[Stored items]
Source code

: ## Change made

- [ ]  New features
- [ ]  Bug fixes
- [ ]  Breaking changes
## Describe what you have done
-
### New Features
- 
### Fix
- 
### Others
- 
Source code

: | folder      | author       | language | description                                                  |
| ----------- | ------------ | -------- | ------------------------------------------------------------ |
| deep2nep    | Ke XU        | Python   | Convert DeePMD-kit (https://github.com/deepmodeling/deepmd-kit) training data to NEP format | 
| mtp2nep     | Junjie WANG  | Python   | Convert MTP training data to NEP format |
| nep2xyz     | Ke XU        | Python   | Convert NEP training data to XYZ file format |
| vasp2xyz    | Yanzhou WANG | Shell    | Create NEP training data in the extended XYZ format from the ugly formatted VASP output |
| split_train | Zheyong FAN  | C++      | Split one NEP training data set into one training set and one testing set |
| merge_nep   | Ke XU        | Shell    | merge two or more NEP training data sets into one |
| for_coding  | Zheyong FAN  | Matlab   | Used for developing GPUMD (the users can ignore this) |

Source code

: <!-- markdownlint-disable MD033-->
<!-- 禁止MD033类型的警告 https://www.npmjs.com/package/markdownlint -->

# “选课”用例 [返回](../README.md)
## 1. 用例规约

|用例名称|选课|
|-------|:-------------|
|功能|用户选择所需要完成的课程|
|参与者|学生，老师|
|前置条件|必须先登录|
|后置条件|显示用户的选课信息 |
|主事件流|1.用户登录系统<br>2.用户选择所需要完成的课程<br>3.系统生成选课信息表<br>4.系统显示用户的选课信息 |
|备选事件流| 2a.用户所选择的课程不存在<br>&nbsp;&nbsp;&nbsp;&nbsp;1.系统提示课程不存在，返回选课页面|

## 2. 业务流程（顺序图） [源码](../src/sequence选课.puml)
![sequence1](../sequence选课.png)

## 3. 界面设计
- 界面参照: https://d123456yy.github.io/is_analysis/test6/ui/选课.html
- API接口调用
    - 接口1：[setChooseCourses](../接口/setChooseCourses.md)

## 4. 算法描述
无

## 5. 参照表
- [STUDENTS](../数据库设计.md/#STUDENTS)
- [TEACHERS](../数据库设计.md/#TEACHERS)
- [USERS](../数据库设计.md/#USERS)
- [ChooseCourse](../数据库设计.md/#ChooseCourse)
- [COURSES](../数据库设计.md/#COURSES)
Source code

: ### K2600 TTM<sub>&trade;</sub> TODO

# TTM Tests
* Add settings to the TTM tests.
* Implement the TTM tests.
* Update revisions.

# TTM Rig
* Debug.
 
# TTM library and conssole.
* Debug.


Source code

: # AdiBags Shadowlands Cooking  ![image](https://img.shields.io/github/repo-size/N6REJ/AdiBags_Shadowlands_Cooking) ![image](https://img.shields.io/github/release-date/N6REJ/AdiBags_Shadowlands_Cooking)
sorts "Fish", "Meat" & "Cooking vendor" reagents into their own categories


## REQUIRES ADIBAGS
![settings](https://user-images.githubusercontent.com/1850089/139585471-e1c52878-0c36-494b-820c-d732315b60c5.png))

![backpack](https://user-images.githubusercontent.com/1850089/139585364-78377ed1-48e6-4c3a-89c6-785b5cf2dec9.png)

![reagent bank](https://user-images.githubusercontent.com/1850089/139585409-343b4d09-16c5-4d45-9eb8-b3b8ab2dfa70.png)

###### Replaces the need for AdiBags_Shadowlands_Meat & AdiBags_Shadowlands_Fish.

*TASK DIRECTIONS*:
Once you have counted every line above that contains the string "githubusercontent", give that number and nothing more.

*SOLUTION FOR THIS PROBLEM*:
3